Anzahl Durchsuchen:0 Autor:Site Editor veröffentlichen Zeit: 2026-08-20 Herkunft:Powered
11. Die Versiegelung ist nur die „erste Hälfte“ – was fehlt sonst noch? Oberflächenbehandlung
Die Luftdichtheit bestimmt, ob das Produkt von der Umgebung isoliert werden kann, während die Oberflächenbehandlung bestimmt, ob das Produkt im Langzeitbetrieb eine stabile Leistung aufrechterhalten kann.

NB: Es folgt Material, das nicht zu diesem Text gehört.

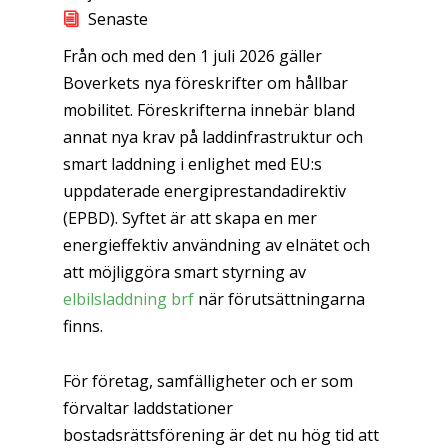
Senaste
Från och med den 1 juli 2026 gäller
Boverkets nya föreskrifter om hållbar
mobilitet. Föreskrifterna innebär bland
annat nya krav på laddinfrastruktur och
smart laddning i enlighet med EU:s
uppdaterade energiprestandadirektiv
(EPBD). Syftet är att skapa en mer
energieffektiv användning av elnätet och
att möjliggöra smart styrning av
elbilsladdning brf
när förutsättningarna
finns.
För företag, samfälligheter och er som
förvaltar laddstationer
bostadsrättsförening är det nu hög tid att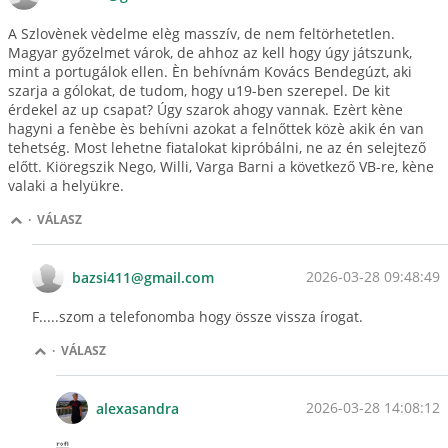
A Szlovènek vèdelme elèg masszív, de nem feltörhetetlen.
Magyar győzelmet várok, de ahhoz az kell hogy úgy játszunk,
mint a portugálok ellen. Èn behívnám Kovács Bendegúzt, aki
szarja a gólokat, de tudom, hogy u19-ben szerepel. De kit
érdekel az up csapat? Úgy szarok ahogy vannak. Ezèrt kène
hagyni a fenèbe ès behívni azokat a felnőttek közè akik én van
tehetség. Most lehetne fiatalokat kipróbálni, ne az én selejtező
előtt. Kiöregszik Nego, Willi, Varga Barni a következő VB-re, kène
valaki a helyükre.
·
VÁLASZ
2026-03-28 09:48:49
bazsi411@gmail.com
F.....szom a telefonomba hogy össze vissza írogat.
·
VÁLASZ
2026-03-28 14:08:12
alexasandra
🤣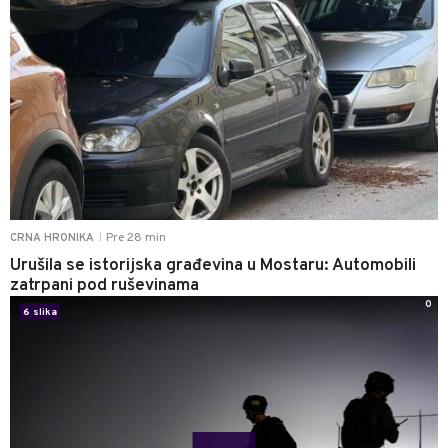
Pre 28 min
CRNA HRONIKA
|
Urušila se istorijska građevina u Mostaru: Automobili
zatrpani pod ruševinama
0
6 slika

Bei gesinterten Metallteilen (z. B. Kovar-Schalen und -Stiften) gibt es drei Probleme:
Hochtemperatur-Oxidschicht – Oberflächenoxid kann nicht geschweißt werden
Unzureichende Korrosionsbeständigkeit – Rosten in feuchter Umgebung
Vorhandensein einer Oxidschicht oder Verunreinigungen – hoher Kontaktwiderstand
Alle drei Probleme weisen auf die gleiche Lösung hin: Oberflächenbehandlung.

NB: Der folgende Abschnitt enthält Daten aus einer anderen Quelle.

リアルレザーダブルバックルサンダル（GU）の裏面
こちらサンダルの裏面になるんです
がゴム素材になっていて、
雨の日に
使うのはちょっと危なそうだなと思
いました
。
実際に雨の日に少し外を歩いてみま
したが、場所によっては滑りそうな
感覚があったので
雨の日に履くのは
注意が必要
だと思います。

12. Wie wird galvanisiert? zwei Prozesse
Verfahren | grundsätzlich | Anwendungsszenarien |
Überzug | Externe stromgesteuerte Abscheidung | Standardteile für die Massenproduktion |
stromloses Plattieren | Chemische autokatalytische Abscheidung, kein elektrischer Strom erforderlich | Komplexe unregelmäßige Teile, tiefe Lochhöhle |
Kovar ist das am häufigsten verwendete Metall – was genau sollte plattiert werden?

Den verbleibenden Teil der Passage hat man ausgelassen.